▶ _Input material_:
-------
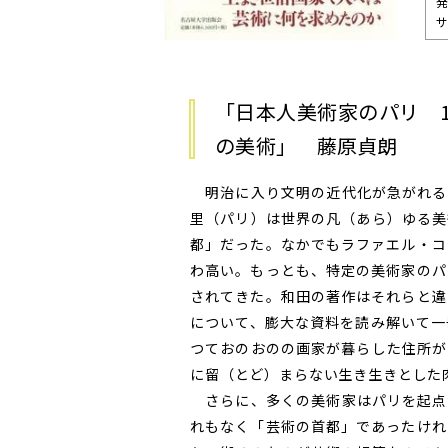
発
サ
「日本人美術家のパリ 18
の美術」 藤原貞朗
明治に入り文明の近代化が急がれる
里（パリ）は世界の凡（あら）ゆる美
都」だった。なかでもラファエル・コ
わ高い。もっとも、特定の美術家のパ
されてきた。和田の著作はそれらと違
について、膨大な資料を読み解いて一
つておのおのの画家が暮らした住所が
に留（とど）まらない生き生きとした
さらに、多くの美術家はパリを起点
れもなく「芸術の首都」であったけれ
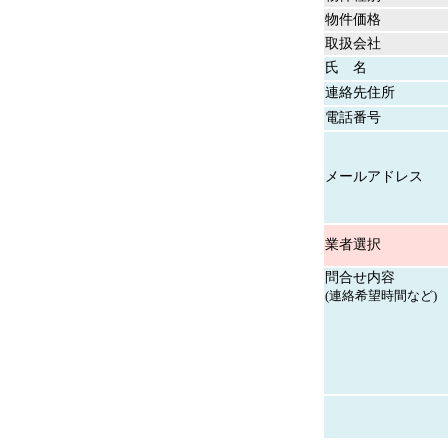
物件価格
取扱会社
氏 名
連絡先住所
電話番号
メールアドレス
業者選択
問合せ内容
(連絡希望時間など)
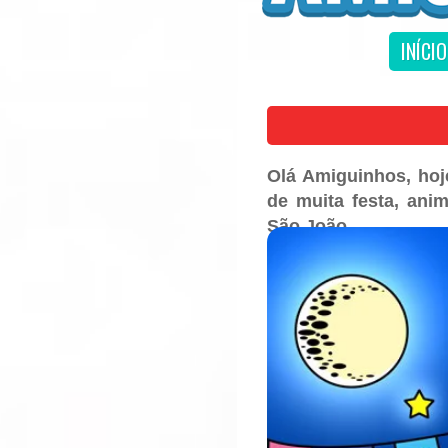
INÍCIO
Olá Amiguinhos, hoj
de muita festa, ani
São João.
-------
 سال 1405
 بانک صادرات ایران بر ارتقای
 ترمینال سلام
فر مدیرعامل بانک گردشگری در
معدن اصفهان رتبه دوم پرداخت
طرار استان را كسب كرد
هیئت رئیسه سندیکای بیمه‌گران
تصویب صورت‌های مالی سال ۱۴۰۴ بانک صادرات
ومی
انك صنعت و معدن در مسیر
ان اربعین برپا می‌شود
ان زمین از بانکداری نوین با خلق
-------
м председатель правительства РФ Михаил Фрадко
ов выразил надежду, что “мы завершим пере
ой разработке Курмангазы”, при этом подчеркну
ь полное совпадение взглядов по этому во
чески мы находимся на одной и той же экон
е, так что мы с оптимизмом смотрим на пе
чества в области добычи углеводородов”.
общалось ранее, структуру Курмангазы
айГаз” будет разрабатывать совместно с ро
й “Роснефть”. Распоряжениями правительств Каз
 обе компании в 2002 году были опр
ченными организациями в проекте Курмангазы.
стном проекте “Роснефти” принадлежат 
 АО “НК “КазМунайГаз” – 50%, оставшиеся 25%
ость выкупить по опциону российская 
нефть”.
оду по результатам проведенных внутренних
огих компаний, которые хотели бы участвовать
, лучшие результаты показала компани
-------
▶ _Exercise details_: Find all lines holding the word "Курмангазы" in the records above and copy them.

▶ _Task output_:
ой разработке Курмангазы”, при этом подчеркну
общалось ранее, структуру Курмангазы
ченными организациями в проекте Курмангазы.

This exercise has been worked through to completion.